Nayanah Siva in Nautilus:
The scientists crowded around Yuanchao Xue’s petri dish. They couldn’t identify the cells that they were seeing. “We saw a lot of cells with spikes growing out of the cell surface,” said Xiang-Dong Fu, the research team’s leader at the University of California, San Diego. “None of us really knew that much about neuroscience, and we asked around and someone said that these were neurons.” The team, who were made up of basic cellular and molecular scientists, were utterly puzzled. Where had these neurons come from? Xue had left a failed experiment, a dish full of human tumor cells, in the incubator, and when he looked two weeks later, he found a dish full of neurons.
It’s not often an unexpected cell type appears in a petri dish, as if from nowhere. Scientists all over the world have spent a lot of time and money actively trying to generate neurons in the lab—the implications for neurodegenerative disease would be massive. And yet this research team, who were actually studying the RNA-binding protein PTB, had unknowingly generated a whole dish of neurons.

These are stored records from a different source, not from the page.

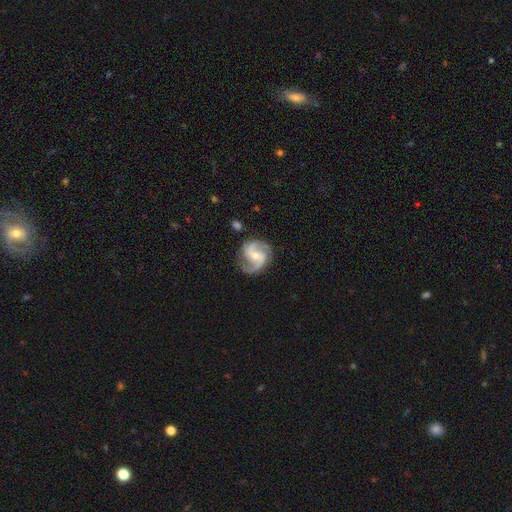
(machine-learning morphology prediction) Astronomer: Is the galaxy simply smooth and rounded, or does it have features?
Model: featured or disk — 91%.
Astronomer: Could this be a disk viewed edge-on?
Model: no — 98%.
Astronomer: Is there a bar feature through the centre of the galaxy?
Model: weak — 42%, tied with no at 42%.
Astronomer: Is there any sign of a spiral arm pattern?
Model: yes — 98%.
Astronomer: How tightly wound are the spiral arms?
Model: medium — 59%.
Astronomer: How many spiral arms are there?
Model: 2 — 79%.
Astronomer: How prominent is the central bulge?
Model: small — 54% (runner-up: moderate, 40%).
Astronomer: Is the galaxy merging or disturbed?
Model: none — 79%.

“It puzzled me for quite a long time, and I didn’t know what was wrong with my cells,” said Xue, who is now a researcher at the Institute of Biophysics at the Chinese Academy of Sciences, in Beijing. Xue was attempting to deplete human tumor cells of PTB with small interference RNAs (siRNAs). He expected his cell lines, which are typically very proliferative, to keep growing, but they stopped, and so were cast aside for two weeks. Sure that the dish had become contaminated, Xue and colleagues tried the experiment again … and again … and again.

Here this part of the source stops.